Provided information section start

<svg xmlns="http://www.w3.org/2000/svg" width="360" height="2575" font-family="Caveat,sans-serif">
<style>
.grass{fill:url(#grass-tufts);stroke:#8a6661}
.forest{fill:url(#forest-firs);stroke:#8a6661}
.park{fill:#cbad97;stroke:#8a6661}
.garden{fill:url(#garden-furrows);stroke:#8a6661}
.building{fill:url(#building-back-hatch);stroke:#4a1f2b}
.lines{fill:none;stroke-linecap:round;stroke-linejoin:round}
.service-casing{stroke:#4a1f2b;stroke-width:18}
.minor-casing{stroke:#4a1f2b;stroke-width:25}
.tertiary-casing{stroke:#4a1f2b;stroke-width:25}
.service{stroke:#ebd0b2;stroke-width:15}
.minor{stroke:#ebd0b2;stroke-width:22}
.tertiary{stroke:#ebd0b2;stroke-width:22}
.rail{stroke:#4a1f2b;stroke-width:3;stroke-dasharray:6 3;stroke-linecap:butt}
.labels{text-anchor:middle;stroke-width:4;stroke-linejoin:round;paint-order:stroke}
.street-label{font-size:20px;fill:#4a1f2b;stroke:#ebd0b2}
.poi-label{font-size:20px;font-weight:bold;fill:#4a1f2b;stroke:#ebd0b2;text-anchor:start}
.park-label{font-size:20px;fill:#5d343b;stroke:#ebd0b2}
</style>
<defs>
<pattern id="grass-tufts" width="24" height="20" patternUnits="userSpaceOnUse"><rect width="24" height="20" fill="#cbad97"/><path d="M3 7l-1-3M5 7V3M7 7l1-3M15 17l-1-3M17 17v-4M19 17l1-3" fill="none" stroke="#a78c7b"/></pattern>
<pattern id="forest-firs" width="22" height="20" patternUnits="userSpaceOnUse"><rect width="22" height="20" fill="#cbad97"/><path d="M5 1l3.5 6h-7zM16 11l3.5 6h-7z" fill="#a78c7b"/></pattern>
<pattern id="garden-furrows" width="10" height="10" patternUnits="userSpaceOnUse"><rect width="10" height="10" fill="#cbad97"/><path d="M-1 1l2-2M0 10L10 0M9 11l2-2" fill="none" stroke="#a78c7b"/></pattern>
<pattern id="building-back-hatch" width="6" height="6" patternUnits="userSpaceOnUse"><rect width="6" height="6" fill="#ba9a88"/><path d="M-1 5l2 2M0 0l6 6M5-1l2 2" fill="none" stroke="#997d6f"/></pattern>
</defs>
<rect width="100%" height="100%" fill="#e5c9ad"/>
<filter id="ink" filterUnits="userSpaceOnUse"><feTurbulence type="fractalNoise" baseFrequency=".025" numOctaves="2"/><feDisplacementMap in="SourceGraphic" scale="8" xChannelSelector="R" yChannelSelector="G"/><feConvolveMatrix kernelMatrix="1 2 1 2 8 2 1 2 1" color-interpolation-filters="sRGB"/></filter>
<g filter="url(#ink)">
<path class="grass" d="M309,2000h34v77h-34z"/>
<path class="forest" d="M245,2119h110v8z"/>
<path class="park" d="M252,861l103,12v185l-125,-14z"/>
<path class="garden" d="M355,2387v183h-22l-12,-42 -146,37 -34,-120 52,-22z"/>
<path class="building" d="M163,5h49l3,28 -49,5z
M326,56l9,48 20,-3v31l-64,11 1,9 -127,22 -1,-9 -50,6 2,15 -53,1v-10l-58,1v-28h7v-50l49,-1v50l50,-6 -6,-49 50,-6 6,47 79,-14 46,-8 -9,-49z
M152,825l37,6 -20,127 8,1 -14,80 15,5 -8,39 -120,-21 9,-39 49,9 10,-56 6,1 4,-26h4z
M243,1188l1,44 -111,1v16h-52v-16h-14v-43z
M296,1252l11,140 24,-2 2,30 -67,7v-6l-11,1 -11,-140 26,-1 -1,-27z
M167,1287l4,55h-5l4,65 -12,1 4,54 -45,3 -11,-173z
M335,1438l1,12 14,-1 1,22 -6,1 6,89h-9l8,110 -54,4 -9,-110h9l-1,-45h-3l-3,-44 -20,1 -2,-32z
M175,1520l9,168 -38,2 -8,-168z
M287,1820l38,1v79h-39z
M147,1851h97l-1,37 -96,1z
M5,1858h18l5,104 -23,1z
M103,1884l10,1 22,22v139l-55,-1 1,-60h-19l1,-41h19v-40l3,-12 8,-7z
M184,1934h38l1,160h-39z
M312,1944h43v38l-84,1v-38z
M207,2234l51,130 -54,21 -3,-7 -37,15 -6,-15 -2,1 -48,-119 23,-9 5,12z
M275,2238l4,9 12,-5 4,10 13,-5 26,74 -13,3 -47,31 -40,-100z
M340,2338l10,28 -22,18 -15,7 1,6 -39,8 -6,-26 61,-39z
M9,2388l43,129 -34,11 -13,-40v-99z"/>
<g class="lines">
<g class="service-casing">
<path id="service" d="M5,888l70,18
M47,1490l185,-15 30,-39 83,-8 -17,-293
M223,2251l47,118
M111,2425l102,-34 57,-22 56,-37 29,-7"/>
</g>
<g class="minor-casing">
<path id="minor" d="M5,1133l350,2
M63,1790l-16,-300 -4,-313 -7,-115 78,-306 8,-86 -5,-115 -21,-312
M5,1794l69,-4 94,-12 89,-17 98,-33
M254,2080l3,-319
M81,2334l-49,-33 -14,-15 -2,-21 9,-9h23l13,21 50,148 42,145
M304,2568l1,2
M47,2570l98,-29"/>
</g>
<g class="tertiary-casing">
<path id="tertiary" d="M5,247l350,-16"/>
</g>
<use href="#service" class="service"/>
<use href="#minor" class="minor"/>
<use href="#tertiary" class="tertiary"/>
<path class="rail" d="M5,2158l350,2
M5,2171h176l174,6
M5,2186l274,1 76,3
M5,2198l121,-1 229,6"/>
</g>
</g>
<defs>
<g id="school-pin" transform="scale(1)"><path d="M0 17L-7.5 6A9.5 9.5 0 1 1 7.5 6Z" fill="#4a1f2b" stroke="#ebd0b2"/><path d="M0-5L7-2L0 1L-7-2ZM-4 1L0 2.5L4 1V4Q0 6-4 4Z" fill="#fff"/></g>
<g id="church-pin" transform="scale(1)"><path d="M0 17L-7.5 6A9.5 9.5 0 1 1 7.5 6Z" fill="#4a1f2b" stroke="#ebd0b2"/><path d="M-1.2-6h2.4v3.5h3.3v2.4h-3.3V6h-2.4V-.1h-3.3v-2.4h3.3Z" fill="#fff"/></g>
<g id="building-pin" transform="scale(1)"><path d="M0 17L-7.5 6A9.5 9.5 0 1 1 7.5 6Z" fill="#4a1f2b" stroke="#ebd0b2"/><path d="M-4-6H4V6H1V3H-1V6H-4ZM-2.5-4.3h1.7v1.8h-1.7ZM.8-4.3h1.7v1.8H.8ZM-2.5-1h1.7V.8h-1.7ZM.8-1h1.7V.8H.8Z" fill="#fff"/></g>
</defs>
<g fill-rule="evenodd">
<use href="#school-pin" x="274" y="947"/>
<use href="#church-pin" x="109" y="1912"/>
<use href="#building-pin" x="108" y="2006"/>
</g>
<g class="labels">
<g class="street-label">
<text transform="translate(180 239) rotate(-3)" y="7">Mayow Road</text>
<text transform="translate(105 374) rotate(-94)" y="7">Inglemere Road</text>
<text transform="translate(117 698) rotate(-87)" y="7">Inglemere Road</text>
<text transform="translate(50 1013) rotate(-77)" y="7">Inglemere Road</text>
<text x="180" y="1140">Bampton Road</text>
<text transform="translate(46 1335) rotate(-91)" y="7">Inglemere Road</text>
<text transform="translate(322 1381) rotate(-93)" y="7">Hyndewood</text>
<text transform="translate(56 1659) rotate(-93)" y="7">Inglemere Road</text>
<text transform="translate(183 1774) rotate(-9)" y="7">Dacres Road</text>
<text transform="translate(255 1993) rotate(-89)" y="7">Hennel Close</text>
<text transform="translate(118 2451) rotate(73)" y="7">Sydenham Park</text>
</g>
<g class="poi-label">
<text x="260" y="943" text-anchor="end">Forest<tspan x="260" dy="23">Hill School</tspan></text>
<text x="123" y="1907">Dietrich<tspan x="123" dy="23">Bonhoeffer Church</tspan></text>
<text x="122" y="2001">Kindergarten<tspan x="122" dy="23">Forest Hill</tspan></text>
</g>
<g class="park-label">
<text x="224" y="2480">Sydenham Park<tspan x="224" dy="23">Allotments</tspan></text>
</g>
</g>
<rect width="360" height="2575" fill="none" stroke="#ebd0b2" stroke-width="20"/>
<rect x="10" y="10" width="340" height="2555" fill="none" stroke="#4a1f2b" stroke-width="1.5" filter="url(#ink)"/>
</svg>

Provided information section end

Your objective —
Show every line of the data that includes the string "linejoin".

Written answer —
.lines{fill:none;stroke-linecap:round;stroke-linejoin:round}
.labels{text-anchor:middle;stroke-width:4;stroke-linejoin:round;paint-order:stroke}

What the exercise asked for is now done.